Required action: Print the data below exactly, but only the lines from the one containing "right wrist: (99, 81)" down to the one containing "right eye: (201, 165)", inclusive.

=== The input ===

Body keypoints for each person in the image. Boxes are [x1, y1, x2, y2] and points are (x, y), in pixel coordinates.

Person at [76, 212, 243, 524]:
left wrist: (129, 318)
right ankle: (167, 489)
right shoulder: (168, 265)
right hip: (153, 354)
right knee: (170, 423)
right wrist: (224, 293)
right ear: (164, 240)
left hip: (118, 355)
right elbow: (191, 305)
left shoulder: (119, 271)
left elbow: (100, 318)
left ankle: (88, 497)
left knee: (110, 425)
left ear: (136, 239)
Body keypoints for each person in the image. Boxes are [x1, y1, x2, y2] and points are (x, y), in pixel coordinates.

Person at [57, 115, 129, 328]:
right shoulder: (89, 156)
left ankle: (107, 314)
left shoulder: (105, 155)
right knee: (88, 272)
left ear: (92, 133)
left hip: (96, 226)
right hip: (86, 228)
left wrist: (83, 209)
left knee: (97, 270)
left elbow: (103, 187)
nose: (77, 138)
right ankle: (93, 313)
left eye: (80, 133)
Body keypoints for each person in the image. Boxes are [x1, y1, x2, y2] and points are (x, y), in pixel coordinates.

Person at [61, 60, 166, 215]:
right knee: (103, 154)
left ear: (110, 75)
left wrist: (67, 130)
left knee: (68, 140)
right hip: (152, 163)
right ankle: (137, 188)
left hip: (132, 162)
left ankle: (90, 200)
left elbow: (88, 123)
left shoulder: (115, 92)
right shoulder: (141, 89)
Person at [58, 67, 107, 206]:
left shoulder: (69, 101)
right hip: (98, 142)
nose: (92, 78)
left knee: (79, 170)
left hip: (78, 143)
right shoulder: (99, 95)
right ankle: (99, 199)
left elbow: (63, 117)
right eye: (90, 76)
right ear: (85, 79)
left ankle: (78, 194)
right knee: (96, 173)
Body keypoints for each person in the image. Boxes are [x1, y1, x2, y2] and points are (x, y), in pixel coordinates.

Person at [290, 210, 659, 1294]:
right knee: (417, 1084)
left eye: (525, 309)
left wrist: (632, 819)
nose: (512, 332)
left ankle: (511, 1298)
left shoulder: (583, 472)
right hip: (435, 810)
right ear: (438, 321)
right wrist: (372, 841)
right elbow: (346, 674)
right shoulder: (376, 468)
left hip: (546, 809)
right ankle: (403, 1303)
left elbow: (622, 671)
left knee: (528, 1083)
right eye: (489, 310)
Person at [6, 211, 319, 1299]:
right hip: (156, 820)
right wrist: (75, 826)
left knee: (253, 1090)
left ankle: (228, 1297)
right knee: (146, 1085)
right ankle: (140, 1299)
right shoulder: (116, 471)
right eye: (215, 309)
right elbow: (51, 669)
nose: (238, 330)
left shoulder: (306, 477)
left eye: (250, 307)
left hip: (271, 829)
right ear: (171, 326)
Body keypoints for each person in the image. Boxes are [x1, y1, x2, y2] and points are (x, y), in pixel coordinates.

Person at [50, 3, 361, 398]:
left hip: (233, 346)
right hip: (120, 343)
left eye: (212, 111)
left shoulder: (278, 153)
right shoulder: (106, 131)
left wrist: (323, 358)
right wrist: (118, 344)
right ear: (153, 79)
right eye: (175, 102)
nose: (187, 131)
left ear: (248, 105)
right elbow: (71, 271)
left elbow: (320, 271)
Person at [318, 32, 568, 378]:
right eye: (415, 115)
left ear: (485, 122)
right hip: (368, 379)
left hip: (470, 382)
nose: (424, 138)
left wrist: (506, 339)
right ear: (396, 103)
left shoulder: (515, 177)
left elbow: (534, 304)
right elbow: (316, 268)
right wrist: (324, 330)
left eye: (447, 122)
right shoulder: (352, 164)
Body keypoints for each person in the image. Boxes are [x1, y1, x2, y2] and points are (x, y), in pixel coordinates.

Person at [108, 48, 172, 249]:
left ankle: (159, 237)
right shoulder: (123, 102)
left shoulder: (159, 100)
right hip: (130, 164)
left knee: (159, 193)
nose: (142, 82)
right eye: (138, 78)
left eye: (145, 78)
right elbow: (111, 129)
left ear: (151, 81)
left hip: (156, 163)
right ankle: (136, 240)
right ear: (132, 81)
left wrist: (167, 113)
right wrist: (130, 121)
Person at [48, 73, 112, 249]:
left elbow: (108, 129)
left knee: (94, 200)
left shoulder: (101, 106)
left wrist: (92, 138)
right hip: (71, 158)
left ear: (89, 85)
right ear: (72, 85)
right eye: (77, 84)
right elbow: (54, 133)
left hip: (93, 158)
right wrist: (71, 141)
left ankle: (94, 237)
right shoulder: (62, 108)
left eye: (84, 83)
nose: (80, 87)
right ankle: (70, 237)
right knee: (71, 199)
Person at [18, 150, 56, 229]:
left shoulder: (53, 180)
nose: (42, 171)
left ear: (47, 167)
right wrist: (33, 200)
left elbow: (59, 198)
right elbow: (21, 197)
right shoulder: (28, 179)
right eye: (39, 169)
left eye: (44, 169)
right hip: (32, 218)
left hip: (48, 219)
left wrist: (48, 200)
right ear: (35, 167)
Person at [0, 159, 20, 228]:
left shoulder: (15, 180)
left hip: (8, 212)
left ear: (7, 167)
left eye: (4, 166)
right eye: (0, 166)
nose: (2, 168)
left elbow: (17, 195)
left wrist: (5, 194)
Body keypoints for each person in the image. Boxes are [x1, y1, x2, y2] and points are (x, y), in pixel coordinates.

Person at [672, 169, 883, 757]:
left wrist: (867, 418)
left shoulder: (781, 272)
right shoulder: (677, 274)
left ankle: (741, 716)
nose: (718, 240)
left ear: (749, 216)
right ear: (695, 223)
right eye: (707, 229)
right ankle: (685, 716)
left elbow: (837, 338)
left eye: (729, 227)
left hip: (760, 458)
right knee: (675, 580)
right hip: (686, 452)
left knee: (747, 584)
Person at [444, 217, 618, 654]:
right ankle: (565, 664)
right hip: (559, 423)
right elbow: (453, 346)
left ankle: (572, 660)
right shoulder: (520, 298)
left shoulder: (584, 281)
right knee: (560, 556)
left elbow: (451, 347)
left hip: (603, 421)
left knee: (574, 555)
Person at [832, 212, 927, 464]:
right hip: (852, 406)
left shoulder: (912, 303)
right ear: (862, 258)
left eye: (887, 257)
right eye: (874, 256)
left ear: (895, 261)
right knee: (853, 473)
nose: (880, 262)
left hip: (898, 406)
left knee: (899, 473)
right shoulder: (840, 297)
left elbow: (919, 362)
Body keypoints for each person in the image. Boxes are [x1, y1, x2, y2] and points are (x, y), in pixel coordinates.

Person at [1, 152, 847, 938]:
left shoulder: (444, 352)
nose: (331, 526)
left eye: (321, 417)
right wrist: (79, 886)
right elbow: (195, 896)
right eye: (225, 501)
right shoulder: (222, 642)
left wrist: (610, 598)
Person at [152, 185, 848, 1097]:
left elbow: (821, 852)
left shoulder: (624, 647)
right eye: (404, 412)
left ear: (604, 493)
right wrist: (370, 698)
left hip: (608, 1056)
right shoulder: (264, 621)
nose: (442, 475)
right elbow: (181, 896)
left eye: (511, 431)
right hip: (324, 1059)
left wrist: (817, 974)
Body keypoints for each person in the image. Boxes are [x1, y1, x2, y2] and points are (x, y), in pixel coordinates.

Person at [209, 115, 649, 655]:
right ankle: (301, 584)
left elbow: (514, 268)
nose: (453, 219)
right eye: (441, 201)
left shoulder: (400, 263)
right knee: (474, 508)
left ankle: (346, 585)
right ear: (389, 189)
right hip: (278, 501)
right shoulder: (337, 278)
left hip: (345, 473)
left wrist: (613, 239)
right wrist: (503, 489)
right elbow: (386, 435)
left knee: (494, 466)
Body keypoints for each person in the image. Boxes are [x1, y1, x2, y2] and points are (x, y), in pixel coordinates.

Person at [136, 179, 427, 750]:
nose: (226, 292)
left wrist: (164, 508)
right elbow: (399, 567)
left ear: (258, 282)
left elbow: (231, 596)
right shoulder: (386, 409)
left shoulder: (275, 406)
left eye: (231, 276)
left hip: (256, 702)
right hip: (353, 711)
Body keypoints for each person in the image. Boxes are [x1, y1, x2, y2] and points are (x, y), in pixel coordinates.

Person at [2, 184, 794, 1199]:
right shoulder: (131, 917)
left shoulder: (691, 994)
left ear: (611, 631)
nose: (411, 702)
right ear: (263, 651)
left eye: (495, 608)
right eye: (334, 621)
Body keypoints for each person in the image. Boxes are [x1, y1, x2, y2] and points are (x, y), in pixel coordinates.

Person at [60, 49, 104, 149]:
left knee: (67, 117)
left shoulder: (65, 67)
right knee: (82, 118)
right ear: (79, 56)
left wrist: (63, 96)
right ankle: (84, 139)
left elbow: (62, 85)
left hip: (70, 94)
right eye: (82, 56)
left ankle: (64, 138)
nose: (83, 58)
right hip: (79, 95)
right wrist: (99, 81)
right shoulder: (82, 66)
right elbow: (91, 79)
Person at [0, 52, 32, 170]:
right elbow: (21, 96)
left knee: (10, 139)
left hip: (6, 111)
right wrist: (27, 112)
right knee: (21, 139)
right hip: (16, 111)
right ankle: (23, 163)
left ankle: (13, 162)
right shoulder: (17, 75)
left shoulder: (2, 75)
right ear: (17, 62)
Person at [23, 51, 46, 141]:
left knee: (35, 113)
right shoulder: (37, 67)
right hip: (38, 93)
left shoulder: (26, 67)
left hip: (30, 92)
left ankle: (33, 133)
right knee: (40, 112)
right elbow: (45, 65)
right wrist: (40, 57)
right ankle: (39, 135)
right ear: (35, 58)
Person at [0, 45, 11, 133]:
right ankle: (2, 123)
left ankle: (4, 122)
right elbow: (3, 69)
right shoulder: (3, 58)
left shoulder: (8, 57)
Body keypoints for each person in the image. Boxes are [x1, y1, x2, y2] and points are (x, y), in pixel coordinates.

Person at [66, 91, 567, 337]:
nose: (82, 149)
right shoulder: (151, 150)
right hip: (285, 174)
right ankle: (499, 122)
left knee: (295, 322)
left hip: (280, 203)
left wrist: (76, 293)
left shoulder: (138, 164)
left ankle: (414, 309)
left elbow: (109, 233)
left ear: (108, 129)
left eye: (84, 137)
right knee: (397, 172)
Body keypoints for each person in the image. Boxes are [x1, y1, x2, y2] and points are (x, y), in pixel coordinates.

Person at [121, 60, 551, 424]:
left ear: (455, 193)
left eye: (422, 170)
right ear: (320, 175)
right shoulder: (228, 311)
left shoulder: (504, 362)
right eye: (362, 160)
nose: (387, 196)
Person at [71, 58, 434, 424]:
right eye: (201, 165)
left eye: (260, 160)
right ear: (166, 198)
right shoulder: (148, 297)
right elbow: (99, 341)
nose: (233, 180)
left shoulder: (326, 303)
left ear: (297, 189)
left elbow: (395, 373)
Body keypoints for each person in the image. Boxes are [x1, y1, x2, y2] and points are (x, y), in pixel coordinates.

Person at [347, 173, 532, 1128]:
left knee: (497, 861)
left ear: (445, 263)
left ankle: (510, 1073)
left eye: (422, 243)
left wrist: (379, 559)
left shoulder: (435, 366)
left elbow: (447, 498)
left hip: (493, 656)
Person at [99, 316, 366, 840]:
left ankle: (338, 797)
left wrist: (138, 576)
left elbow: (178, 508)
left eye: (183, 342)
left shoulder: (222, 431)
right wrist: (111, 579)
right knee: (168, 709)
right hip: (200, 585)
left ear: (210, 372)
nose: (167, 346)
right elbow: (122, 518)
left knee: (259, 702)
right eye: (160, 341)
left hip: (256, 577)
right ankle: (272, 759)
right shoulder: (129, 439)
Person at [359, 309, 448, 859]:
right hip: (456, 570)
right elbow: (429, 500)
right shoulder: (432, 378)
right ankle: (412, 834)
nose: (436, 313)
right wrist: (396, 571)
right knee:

===

Expected output:
right wrist: (99, 81)
right shoulder: (82, 66)
right elbow: (91, 79)
Person at [0, 52, 32, 170]:
right elbow: (21, 96)
left knee: (10, 139)
left hip: (6, 111)
right wrist: (27, 112)
right knee: (21, 139)
right hip: (16, 111)
right ankle: (23, 163)
left ankle: (13, 162)
right shoulder: (17, 75)
left shoulder: (2, 75)
right ear: (17, 62)
Person at [23, 51, 46, 141]:
left knee: (35, 113)
right shoulder: (37, 67)
right hip: (38, 93)
left shoulder: (26, 67)
left hip: (30, 92)
left ankle: (33, 133)
right knee: (40, 112)
right elbow: (45, 65)
right wrist: (40, 57)
right ankle: (39, 135)
right ear: (35, 58)
Person at [0, 45, 11, 133]:
right ankle: (2, 123)
left ankle: (4, 122)
right elbow: (3, 69)
right shoulder: (3, 58)
left shoulder: (8, 57)
Body keypoints for each person in the image. Boxes are [x1, y1, x2, y2] and points are (x, y), in pixel coordinates.

Person at [66, 91, 567, 337]:
nose: (82, 149)
right shoulder: (151, 150)
right hip: (285, 174)
right ankle: (499, 122)
left knee: (295, 322)
left hip: (280, 203)
left wrist: (76, 293)
left shoulder: (138, 164)
left ankle: (414, 309)
left elbow: (109, 233)
left ear: (108, 129)
left eye: (84, 137)
right knee: (397, 172)
Body keypoints for each person in the image. Boxes are [x1, y1, x2, y2] and points are (x, y), in pixel coordinates.

Person at [121, 60, 551, 424]:
left ear: (455, 193)
left eye: (422, 170)
right ear: (320, 175)
right shoulder: (228, 311)
left shoulder: (504, 362)
right eye: (362, 160)
nose: (387, 196)
Person at [71, 58, 434, 424]:
right eye: (201, 165)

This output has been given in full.